WHAT IS NEEDED> Without any of the pictures, transcribe all the lines below exactly.

DATA SEGMENT>
──────────
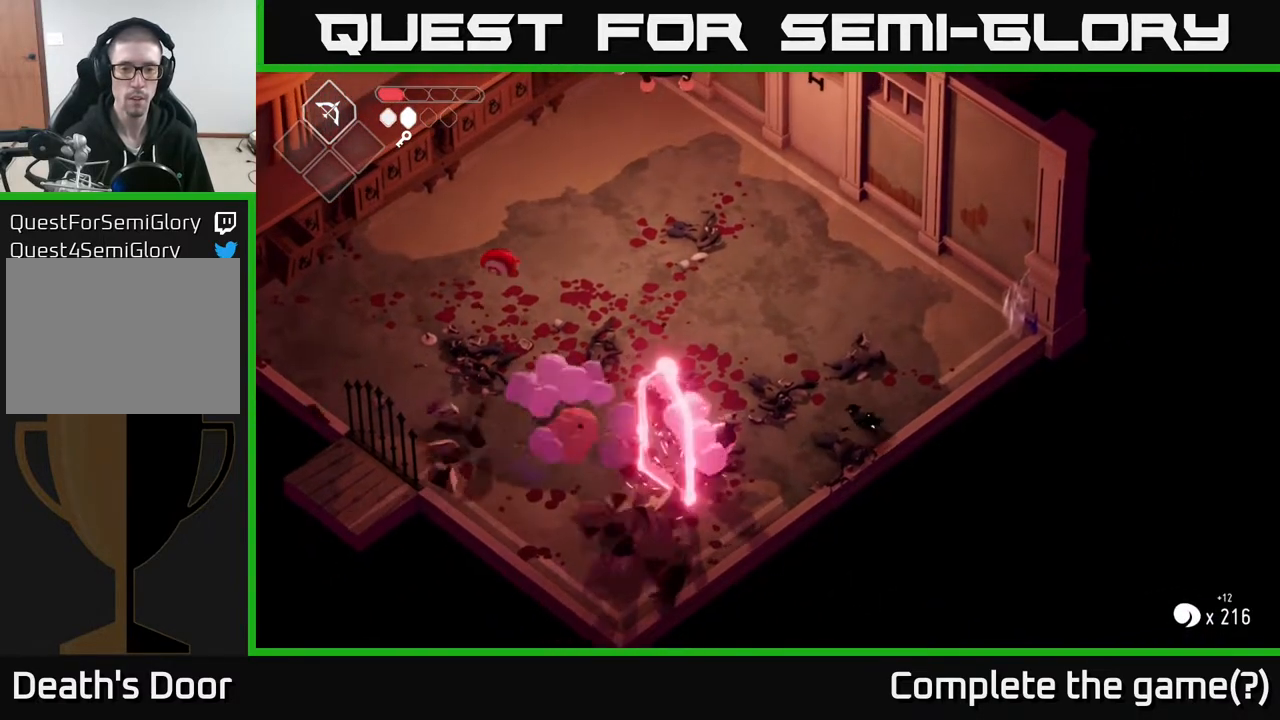
{"buttons": ["X"], "left_stick": "center", "right_stick": "center", "events": [[217, "X", "down"], [383, "X", "up"], [467, "left_stick", "center"], [483, "X", "down"]]}
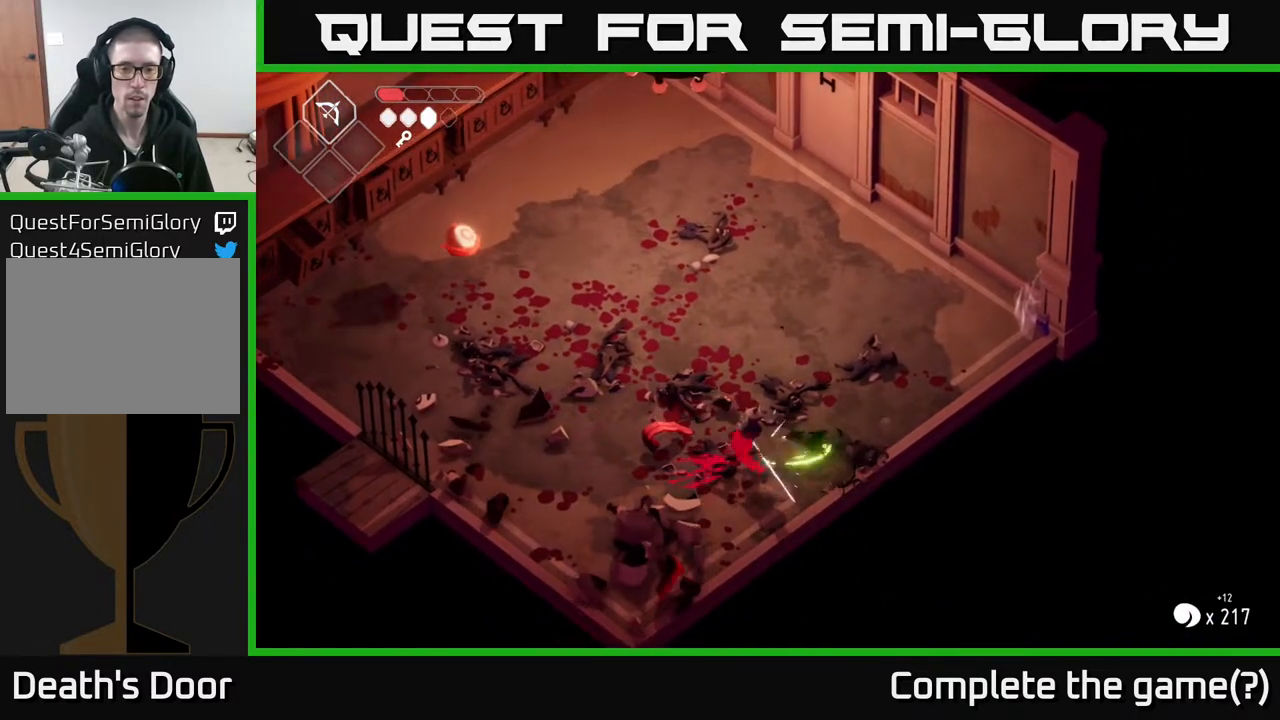
{"buttons": [], "left_stick": "left", "right_stick": "center", "events": [[167, "X", "up"], [217, "left_stick", "left"], [300, "X", "down"], [500, "X", "up"]]}
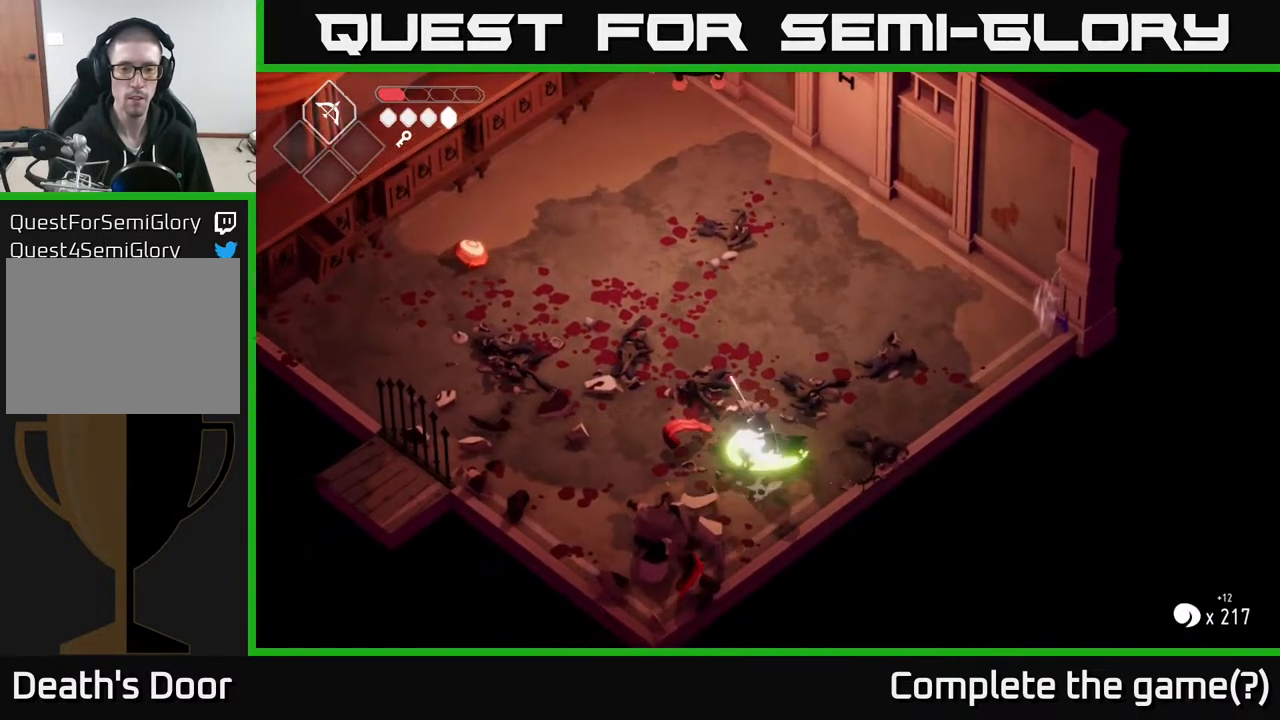
{"buttons": [], "left_stick": "left", "right_stick": "center", "events": [[117, "left_stick", "center"], [167, "X", "down"], [233, "left_stick", "left"], [350, "X", "up"]]}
──────────
RESULT FOR THIS TASK>
{"buttons": ["X"], "left_stick": "center", "right_stick": "center", "events": [[217, "X", "down"], [383, "X", "up"], [467, "left_stick", "center"], [483, "X", "down"]]}
{"buttons": [], "left_stick": "left", "right_stick": "center", "events": [[167, "X", "up"], [217, "left_stick", "left"], [300, "X", "down"], [500, "X", "up"]]}
{"buttons": [], "left_stick": "left", "right_stick": "center", "events": [[117, "left_stick", "center"], [167, "X", "down"], [233, "left_stick", "left"], [350, "X", "up"]]}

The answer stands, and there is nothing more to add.